Give back every entry in full, exactly as it reads.

==*==

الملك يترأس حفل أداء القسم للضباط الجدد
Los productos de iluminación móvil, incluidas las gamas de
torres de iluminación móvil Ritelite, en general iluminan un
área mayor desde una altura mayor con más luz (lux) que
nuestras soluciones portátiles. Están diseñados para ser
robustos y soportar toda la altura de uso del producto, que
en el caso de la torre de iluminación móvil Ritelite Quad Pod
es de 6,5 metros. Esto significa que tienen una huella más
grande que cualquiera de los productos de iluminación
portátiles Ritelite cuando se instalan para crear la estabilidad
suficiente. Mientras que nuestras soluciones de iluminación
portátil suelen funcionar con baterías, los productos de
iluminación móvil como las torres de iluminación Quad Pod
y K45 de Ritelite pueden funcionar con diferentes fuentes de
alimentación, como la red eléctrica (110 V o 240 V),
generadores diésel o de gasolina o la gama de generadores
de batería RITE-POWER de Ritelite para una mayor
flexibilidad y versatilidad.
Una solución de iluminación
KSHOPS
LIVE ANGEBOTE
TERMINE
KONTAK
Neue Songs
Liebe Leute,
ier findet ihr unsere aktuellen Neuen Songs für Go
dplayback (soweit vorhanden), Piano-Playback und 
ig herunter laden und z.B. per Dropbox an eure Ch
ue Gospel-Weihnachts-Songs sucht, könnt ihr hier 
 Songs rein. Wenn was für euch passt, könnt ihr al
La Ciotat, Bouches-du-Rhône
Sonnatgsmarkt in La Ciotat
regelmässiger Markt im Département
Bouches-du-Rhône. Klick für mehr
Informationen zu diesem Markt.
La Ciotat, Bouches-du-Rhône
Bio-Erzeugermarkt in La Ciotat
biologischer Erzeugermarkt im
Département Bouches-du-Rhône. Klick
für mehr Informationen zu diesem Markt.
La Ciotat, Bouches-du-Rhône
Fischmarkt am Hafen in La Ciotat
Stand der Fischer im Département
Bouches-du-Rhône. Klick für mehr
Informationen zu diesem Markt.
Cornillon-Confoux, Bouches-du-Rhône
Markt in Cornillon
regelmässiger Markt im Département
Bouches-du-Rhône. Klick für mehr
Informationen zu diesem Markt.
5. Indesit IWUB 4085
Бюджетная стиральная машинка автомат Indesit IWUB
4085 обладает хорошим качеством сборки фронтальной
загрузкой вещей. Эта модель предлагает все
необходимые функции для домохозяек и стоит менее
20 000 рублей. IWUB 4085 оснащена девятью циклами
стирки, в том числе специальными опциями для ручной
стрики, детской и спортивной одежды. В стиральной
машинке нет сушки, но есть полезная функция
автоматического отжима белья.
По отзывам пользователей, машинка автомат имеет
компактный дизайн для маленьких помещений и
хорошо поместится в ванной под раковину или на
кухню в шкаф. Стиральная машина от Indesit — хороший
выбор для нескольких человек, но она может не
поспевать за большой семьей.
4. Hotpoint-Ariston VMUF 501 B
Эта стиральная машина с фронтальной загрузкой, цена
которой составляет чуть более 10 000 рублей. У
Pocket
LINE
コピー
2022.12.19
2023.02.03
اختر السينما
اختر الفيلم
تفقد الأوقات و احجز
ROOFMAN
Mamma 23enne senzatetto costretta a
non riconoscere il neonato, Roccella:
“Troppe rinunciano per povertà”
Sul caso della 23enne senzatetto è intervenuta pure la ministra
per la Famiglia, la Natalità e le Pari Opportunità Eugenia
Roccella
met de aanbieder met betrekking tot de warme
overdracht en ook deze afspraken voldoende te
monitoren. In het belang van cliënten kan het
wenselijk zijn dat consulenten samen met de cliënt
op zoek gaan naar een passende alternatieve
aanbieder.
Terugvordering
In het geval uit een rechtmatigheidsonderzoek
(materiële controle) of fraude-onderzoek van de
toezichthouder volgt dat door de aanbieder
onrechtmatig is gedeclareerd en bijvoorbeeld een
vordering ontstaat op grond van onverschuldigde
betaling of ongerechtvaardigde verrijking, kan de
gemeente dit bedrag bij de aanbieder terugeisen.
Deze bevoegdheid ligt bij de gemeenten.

==*==

▶ [Answer to this task]
الملك يترأس حفل أداء القسم للضباط الجدد
Los productos de iluminación móvil, incluidas las gamas de
torres de iluminación móvil Ritelite, en general iluminan un
área mayor desde una altura mayor con más luz (lux) que
nuestras soluciones portátiles. Están diseñados para ser
robustos y soportar toda la altura de uso del producto, que
en el caso de la torre de iluminación móvil Ritelite Quad Pod
es de 6,5 metros. Esto significa que tienen una huella más
grande que cualquiera de los productos de iluminación
portátiles Ritelite cuando se instalan para crear la estabilidad
suficiente. Mientras que nuestras soluciones de iluminación
portátil suelen funcionar con baterías, los productos de
iluminación móvil como las torres de iluminación Quad Pod
y K45 de Ritelite pueden funcionar con diferentes fuentes de
alimentación, como la red eléctrica (110 V o 240 V),
generadores diésel o de gasolina o la gama de generadores
de batería RITE-POWER de Ritelite para una mayor
flexibilidad y versatilidad.
Una solución de iluminación
KSHOPS
LIVE ANGEBOTE
TERMINE
KONTAK
Neue Songs
Liebe Leute,
ier findet ihr unsere aktuellen Neuen Songs für Go
dplayback (soweit vorhanden), Piano-Playback und 
ig herunter laden und z.B. per Dropbox an eure Ch
ue Gospel-Weihnachts-Songs sucht, könnt ihr hier 
 Songs rein. Wenn was für euch passt, könnt ihr al
La Ciotat, Bouches-du-Rhône
Sonnatgsmarkt in La Ciotat
regelmässiger Markt im Département
Bouches-du-Rhône. Klick für mehr
Informationen zu diesem Markt.
La Ciotat, Bouches-du-Rhône
Bio-Erzeugermarkt in La Ciotat
biologischer Erzeugermarkt im
Département Bouches-du-Rhône. Klick
für mehr Informationen zu diesem Markt.
La Ciotat, Bouches-du-Rhône
Fischmarkt am Hafen in La Ciotat
Stand der Fischer im Département
Bouches-du-Rhône. Klick für mehr
Informationen zu diesem Markt.
Cornillon-Confoux, Bouches-du-Rhône
Markt in Cornillon
regelmässiger Markt im Département
Bouches-du-Rhône. Klick für mehr
Informationen zu diesem Markt.
5. Indesit IWUB 4085
Бюджетная стиральная машинка автомат Indesit IWUB
4085 обладает хорошим качеством сборки фронтальной
загрузкой вещей. Эта модель предлагает все
необходимые функции для домохозяек и стоит менее
20 000 рублей. IWUB 4085 оснащена девятью циклами
стирки, в том числе специальными опциями для ручной
стрики, детской и спортивной одежды. В стиральной
машинке нет сушки, но есть полезная функция
автоматического отжима белья.
По отзывам пользователей, машинка автомат имеет
компактный дизайн для маленьких помещений и
хорошо поместится в ванной под раковину или на
кухню в шкаф. Стиральная машина от Indesit — хороший
выбор для нескольких человек, но она может не
поспевать за большой семьей.
4. Hotpoint-Ariston VMUF 501 B
Эта стиральная машина с фронтальной загрузкой, цена
которой составляет чуть более 10 000 рублей. У
Pocket
LINE
コピー
2022.12.19
2023.02.03
اختر السينما
اختر الفيلم
تفقد الأوقات و احجز
ROOFMAN
Mamma 23enne senzatetto costretta a
non riconoscere il neonato, Roccella:
“Troppe rinunciano per povertà”
Sul caso della 23enne senzatetto è intervenuta pure la ministra
per la Famiglia, la Natalità e le Pari Opportunità Eugenia
Roccella
met de aanbieder met betrekking tot de warme
overdracht en ook deze afspraken voldoende te
monitoren. In het belang van cliënten kan het
wenselijk zijn dat consulenten samen met de cliënt
op zoek gaan naar een passende alternatieve
aanbieder.
Terugvordering
In het geval uit een rechtmatigheidsonderzoek
(materiële controle) of fraude-onderzoek van de
toezichthouder volgt dat door de aanbieder
onrechtmatig is gedeclareerd en bijvoorbeeld een
vordering ontstaat op grond van onverschuldigde
betaling of ongerechtvaardigde verrijking, kan de
gemeente dit bedrag bij de aanbieder terugeisen.
Deze bevoegdheid ligt bij de gemeenten.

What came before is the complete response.